题目:
对照页面摘录，判断下面三条说法是否成立，每条答“是”或“否”，并照录摘录中据以判断的原文。
1. 与对照组相比，金线莲黄酮0.16 mg/ml组喉癌Hep-2细胞中MMP-2表达水平升高。
2. 金线莲黄酮0.16 mg/ml组喉癌Hep-2细胞中RKIP mRNA及蛋白水平均显著升高。
3. 图2采用结晶紫染色。

页面摘录:
★ ★ ★ ★

2.2金线莲黄酮对细胞Hep-2迁移、侵袭的影响 与对照组相比，金线莲黄酮0.16 mg/ml组喉癌Hep-2细胞迁移及侵袭细胞数目均显著减少(P<0.001)，金线莲黄酮0.16 mg/ml组喉癌Hep-2细胞中E-cadherin表达水平显著高于对照组(P<0.001)，而MMP-2表达水平显著低于对照组(P<0.001)，见图2、表2、图3。表明金线莲黄酮可明显抑制喉癌Hep-2细胞迁移及侵袭。

图2 金线莲黄酮对细胞Hep-2迁移、侵袭的影响(结晶紫染色，×200)

图3 金线莲黄酮对细胞Hep-2迁移、侵袭蛋白表达的影响

2.3金线莲黄酮对细胞Hep-2中RKIP表达的影响 与对照组相比，金线莲黄酮0.16 mg/ml组喉癌Hep-2细胞中RKIP mRNA及蛋白水平均显著升高(P<0.001)，见图4、表2。

★ ★ ★ ★

所给资料:

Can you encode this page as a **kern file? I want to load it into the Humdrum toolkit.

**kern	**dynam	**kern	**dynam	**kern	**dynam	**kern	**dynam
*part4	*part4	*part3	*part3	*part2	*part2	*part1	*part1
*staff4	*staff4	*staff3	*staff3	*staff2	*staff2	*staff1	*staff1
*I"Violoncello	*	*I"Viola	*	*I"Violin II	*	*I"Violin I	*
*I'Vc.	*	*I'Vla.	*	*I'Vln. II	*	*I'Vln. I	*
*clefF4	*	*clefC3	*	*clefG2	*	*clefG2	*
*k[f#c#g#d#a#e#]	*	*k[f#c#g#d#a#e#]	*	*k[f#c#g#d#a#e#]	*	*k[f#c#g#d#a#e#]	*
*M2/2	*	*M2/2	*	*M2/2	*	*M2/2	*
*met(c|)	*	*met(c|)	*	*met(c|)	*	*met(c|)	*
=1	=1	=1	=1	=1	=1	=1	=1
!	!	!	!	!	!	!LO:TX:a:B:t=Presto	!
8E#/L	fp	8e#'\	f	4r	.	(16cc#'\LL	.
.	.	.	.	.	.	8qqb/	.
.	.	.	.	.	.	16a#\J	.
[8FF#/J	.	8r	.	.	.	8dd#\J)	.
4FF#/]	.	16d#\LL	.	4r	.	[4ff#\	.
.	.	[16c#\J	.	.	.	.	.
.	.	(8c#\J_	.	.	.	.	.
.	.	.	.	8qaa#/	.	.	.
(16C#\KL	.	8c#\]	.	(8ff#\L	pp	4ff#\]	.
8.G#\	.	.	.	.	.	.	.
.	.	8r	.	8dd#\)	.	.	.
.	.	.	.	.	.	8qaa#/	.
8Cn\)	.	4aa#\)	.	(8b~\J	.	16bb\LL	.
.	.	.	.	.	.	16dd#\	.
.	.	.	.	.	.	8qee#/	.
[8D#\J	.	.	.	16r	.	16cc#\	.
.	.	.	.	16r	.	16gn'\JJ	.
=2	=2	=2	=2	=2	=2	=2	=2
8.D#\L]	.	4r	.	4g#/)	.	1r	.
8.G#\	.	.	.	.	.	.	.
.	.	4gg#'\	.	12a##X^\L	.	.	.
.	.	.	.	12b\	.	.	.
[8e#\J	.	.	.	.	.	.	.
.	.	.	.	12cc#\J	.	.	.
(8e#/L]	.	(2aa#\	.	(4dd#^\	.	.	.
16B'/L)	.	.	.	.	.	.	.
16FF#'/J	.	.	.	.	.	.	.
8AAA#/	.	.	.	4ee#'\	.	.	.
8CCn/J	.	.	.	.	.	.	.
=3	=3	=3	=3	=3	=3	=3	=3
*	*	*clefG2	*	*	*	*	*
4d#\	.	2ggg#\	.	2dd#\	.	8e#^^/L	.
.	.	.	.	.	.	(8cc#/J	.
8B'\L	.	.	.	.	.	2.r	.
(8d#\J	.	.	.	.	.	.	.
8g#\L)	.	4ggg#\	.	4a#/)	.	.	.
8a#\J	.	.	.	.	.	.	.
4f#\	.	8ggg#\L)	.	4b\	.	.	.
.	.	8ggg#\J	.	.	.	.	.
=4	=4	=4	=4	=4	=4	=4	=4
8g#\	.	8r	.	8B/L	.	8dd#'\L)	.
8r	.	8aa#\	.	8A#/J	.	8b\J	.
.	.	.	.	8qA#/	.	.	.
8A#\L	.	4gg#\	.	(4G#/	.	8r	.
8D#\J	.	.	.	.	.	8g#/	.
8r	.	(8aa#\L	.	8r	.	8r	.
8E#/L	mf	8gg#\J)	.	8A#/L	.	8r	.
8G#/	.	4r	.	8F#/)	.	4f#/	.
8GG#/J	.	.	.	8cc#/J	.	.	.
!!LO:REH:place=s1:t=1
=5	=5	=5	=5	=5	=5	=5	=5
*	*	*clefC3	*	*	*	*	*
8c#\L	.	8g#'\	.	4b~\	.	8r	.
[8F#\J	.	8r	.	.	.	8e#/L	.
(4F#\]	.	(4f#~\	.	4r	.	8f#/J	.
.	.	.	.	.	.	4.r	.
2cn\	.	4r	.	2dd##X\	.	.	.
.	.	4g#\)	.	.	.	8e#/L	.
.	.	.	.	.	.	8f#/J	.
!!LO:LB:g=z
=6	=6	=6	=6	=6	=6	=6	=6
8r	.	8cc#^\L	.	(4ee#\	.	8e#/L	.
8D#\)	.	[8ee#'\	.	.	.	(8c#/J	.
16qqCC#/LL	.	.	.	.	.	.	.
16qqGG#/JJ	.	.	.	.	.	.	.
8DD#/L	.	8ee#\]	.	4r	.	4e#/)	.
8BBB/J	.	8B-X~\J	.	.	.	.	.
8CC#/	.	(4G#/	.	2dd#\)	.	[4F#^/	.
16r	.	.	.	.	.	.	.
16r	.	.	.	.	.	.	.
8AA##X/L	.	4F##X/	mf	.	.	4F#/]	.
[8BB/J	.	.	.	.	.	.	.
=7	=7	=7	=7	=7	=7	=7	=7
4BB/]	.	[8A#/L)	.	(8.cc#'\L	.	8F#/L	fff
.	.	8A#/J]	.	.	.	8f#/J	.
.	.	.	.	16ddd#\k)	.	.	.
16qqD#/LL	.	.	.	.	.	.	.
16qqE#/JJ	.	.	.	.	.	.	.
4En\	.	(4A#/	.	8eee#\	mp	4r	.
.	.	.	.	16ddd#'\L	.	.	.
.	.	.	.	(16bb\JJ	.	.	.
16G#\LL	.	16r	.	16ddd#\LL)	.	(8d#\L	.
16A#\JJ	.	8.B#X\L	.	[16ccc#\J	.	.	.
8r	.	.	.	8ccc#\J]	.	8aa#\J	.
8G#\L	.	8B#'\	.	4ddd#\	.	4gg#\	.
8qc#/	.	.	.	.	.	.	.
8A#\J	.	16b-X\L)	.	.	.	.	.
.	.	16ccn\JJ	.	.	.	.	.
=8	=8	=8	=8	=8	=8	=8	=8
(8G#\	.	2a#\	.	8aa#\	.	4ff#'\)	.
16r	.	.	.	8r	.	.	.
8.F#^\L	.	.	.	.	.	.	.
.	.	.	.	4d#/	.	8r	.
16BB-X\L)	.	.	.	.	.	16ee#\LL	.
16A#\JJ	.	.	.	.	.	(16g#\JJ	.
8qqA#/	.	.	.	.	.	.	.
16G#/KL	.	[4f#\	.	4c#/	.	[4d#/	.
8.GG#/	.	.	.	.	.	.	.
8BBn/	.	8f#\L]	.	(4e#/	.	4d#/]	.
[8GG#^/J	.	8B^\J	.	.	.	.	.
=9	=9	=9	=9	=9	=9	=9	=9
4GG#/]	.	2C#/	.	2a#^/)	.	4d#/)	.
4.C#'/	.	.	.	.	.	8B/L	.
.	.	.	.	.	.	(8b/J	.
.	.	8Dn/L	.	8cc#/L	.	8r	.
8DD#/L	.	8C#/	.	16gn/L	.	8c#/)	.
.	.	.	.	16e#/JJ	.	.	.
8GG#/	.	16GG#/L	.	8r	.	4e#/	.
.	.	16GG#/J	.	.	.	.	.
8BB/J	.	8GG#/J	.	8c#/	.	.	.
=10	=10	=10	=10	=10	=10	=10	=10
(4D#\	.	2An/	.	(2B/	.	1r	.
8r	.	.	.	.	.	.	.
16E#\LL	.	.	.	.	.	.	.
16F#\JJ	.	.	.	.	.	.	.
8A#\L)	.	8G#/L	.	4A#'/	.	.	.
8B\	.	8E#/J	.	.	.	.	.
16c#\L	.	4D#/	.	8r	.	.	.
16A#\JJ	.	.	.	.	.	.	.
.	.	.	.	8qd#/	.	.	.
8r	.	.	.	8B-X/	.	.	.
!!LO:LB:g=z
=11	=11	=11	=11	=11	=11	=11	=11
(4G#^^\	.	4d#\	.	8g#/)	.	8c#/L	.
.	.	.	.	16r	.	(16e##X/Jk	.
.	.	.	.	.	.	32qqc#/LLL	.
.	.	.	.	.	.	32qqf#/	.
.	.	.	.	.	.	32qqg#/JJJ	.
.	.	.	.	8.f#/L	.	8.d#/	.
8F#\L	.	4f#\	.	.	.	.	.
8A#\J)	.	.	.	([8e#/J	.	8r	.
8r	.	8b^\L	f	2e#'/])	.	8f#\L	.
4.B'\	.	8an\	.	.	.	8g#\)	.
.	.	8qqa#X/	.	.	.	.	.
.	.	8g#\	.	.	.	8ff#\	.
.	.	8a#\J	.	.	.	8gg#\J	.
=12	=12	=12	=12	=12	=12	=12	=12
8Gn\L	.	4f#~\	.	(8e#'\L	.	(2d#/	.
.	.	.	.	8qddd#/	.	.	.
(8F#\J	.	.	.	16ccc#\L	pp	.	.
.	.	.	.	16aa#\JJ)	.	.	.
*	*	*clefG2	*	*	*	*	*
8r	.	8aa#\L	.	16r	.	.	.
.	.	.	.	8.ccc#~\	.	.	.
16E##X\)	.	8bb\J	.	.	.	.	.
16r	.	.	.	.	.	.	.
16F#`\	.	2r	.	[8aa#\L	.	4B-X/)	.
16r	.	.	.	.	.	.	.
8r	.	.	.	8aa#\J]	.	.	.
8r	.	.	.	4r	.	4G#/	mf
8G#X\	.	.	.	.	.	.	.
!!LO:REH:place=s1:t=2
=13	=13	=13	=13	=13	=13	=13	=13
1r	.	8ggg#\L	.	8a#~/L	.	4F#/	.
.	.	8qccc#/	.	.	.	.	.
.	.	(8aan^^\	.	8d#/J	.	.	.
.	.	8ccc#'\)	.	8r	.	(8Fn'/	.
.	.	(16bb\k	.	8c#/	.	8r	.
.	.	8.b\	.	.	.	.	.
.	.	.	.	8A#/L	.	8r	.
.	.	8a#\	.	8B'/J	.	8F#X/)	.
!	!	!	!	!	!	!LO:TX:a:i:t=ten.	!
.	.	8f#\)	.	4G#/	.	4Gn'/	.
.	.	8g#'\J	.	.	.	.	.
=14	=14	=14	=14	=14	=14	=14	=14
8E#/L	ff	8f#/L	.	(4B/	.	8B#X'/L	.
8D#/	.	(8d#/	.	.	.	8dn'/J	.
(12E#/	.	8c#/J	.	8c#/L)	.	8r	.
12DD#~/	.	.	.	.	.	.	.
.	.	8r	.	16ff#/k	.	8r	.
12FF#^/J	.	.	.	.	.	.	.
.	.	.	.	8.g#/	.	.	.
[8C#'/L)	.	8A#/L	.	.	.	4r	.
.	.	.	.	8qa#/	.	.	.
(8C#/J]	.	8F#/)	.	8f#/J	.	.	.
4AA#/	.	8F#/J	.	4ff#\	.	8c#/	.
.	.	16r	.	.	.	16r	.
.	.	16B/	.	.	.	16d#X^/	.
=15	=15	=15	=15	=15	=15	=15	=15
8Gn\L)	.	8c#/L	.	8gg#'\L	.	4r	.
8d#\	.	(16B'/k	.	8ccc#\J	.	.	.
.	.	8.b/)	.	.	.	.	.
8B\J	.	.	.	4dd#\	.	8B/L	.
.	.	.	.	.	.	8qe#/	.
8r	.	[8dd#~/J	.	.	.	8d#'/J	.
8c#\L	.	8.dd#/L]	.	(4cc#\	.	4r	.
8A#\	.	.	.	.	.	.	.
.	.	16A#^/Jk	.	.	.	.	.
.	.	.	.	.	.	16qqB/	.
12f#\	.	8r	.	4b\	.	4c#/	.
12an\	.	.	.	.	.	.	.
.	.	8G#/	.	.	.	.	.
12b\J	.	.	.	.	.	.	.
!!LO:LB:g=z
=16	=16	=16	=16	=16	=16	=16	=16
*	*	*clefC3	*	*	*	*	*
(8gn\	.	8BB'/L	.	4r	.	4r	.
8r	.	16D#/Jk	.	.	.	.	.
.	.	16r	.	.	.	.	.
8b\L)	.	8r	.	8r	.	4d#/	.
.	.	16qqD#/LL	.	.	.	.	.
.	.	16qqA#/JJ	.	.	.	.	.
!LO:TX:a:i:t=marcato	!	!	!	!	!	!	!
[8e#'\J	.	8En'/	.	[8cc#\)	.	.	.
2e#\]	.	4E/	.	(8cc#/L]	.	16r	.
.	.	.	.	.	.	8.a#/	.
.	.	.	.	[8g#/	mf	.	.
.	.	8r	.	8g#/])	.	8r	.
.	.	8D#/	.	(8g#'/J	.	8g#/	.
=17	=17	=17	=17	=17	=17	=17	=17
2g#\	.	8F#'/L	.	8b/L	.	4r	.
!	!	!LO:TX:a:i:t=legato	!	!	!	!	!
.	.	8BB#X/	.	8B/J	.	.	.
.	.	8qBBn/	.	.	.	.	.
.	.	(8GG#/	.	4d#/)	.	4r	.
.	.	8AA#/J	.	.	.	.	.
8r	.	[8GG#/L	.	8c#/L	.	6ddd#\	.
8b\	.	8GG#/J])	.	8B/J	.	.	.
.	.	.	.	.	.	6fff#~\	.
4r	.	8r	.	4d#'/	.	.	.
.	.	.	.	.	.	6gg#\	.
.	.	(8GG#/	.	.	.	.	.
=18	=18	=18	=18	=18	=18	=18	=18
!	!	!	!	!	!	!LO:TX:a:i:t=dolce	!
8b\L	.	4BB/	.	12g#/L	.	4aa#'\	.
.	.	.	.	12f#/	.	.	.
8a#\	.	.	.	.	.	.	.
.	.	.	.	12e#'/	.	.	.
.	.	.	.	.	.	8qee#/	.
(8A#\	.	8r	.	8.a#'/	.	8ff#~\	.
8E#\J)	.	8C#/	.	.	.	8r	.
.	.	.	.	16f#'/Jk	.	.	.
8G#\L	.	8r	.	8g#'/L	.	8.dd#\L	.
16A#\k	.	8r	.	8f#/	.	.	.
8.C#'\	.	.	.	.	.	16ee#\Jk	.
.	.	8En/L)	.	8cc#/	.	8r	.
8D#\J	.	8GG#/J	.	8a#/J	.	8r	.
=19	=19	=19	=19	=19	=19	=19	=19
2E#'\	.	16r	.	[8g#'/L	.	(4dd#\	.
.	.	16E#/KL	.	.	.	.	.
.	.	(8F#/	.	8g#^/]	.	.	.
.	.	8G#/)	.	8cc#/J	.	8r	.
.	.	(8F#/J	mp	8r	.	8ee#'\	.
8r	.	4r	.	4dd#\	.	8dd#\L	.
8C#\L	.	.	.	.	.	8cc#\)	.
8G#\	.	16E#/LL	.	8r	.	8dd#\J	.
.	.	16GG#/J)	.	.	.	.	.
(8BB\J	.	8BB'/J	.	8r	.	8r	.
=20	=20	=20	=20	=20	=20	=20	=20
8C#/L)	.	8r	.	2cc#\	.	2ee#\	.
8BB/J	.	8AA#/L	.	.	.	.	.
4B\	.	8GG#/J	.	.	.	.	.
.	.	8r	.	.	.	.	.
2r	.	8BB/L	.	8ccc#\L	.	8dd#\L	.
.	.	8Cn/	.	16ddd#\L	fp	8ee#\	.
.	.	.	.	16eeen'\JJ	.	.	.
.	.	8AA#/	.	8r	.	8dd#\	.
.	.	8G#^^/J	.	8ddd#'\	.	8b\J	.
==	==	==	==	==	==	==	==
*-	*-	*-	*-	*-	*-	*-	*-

★ ★ ★ ★

参考答案:
1. 否。“而MMP-2表达水平显著低于对照组(P<0.001)”
2. 是。“金线莲黄酮0.16 mg/ml组喉癌Hep-2细胞中RKIP mRNA及蛋白水平均显著升高(P<0.001)”
3. 是。“(结晶紫染色，×200)”